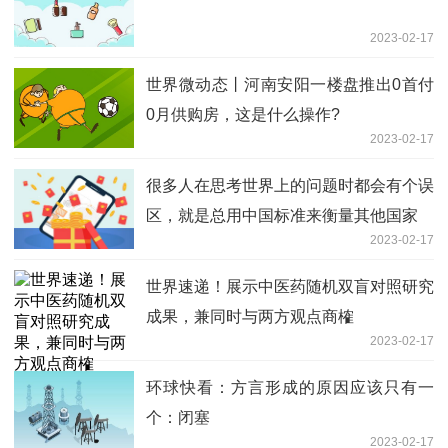
2023-02-17
世界微动态丨河南安阳一楼盘推出0首付
0月供购房，这是什么操作?
2023-02-17
很多人在思考世界上的问题时都会有个误
区，就是总用中国标准来衡量其他国家
2023-02-17
世界速递！展示中医药随机双盲对照研究
成果，兼同时与两方观点商榷
2023-02-17
环球快看：方言形成的原因应该只有一
个：闭塞
2023-02-17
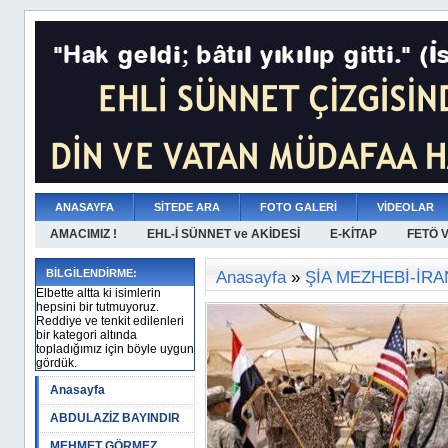
ANASAYFA
SİTEDE ARA
FOTO GALERİ
VİDEOLAR
AMACIMIZ !
EHL-İ SÜNNET ve AKİDESİ
E-KİTAP
FETÖ 
BİLGİLENDİRME:
Anasayfa
»
ŞİA MEZHEBİ-İRA
Elbette altta ki isimlerin
hepsini bir tutmuyoruz.
Reddiye ve tenkit edilenleri
bir kategori altında
topladığımız için böyle uygun
gördük.
Anasayfa
ABDULAZİZ BAYINDIR
MEHMET GÖRMEZ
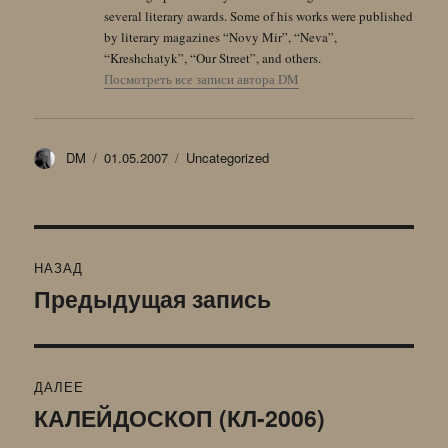
several literary awards. Some of his works were published
by literary magazines “Novy Mir”, “Neva”,
“Kreshchatyk”, “Our Street”, and others.
Посмотреть все записи автора DM
Автор
Опубликовано
Рубрики
DM
01.05.2007
Uncategorized
Навигация
НАЗАД
по
Предыдущая запись
Предыдущая
запись:
записям
ДАЛЕЕ
КАЛЕЙДОСКОП (КЛ-2006)
Следующая
запись:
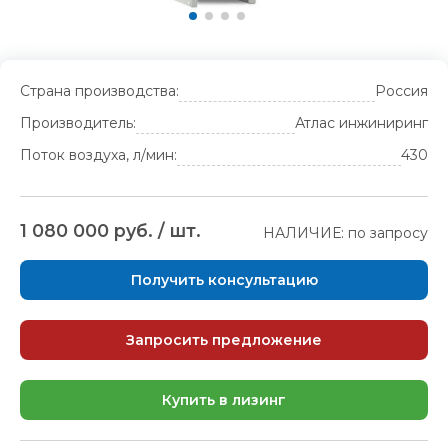
Страна производства:
Россия
Производитель:
Атлас инжиниринг
Поток воздуха, л/мин:
430
1 080 000 руб. / шт.
НАЛИЧИЕ: по запросу
Получить консультацию
Запросить предложение
Купить в лизинг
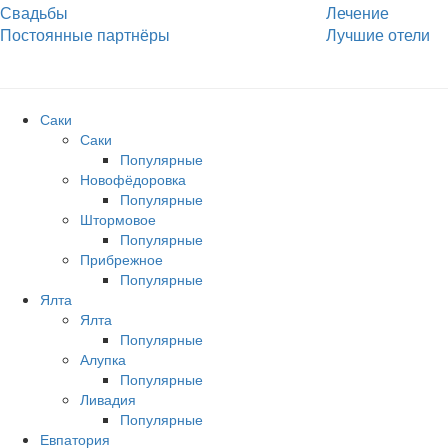
Свадьбы
Лечение
Постоянные партнёры
Лучшие отели
Саки
Саки
Популярные
Новофёдоровка
Популярные
Штормовое
Популярные
Прибрежное
Популярные
Ялта
Ялта
Популярные
Алупка
Популярные
Ливадия
Популярные
Евпатория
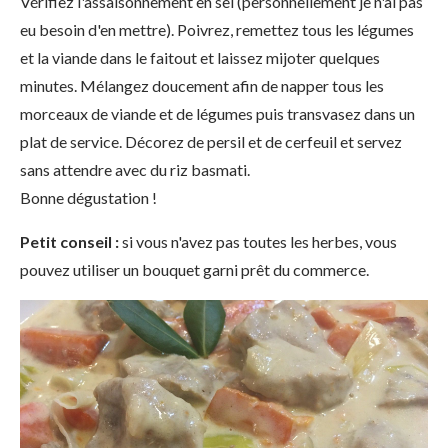
Vérifiez l'assaisonnement en sel (personnellement je n'ai pas
eu besoin d'en mettre). Poivrez, remettez tous les légumes
et la viande dans le faitout et laissez mijoter quelques
minutes. Mélangez doucement afin de napper tous les
morceaux de viande et de légumes puis transvasez dans un
plat de service. Décorez de persil et de cerfeuil et servez
sans attendre avec du riz basmati.
Bonne dégustation !
Petit conseil :
si vous n'avez pas toutes les herbes, vous
pouvez utiliser un bouquet garni prêt du commerce.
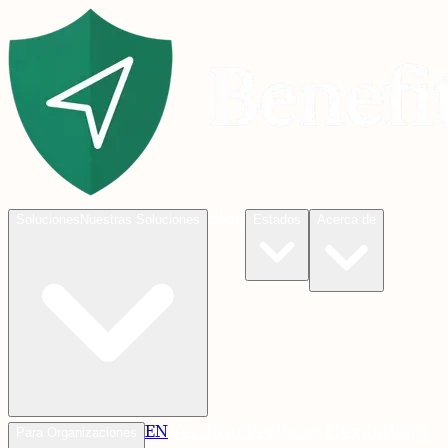
Blog
Soluciones
Nuestras Soluciones
Estados
Acerca de
EN
Verificar
Verificar Elegibilidad
Para Organizaciones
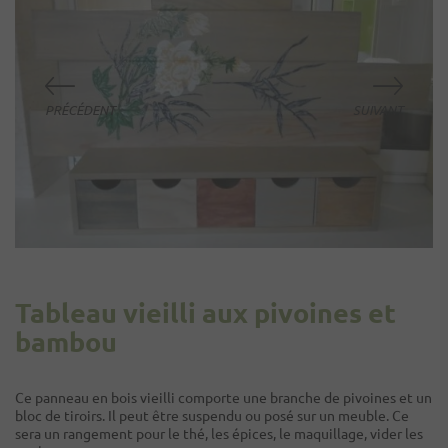
Tableau vieilli aux pivoines et
bambou
Ce panneau en bois vieilli comporte une branche de pivoines et un
bloc de tiroirs. Il peut être suspendu ou posé sur un meuble. Ce
sera un rangement pour le thé, les épices, le maquillage, vider les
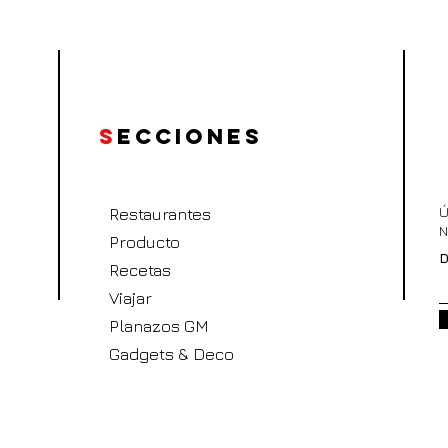
S
ecciones
Ú
Restaurantes
N
Producto
D
Recetas
Viajar
Planazos GM
Gadgets & Deco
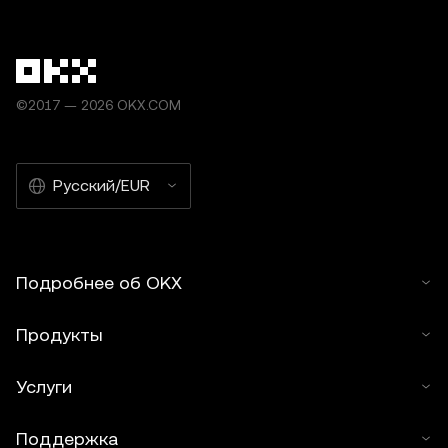
©2017 — 2026 OKX.COM
Русский/EUR
Подробнее об OKX
Продукты
Услуги
Поддержка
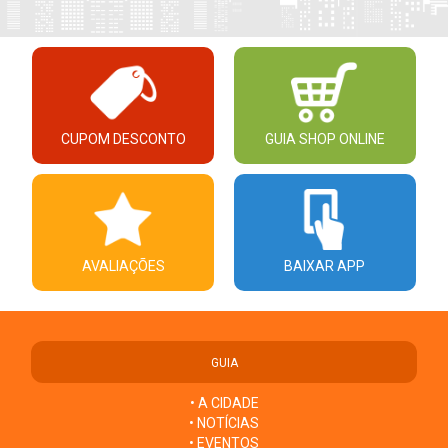
CUPOM DESCONTO
GUIA SHOP ONLINE
AVALIAÇÕES
BAIXAR APP
GUIA
• A CIDADE
• NOTÍCIAS
• EVENTOS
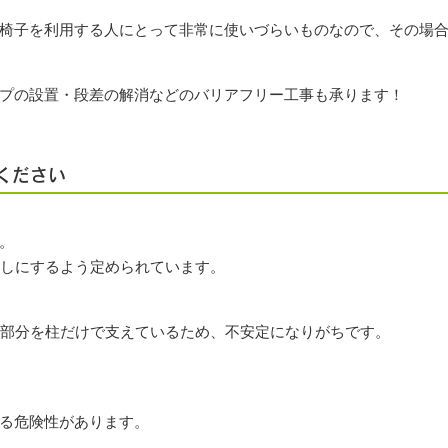
椅子を利用する人にとって非常に使いづらいものなので、その場
プの設置・段差の解消などのバリアフリー工事も承ります！
ください
。
増しにするよう定められています。
る部分を柱だけで支えているため、不安定になりがちです。
る危険性があります。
+ + + + +
INSTRUCTIONS TO FOLLOW:
Find every line in the records that contains the word "vieilli", matching case exactly, and copy each of those lines in full.

SOLUTION FOR THIS EXERCISE:
Tableau vieilli aux pivoines et
Ce panneau en bois vieilli comporte une branche de pivoines et un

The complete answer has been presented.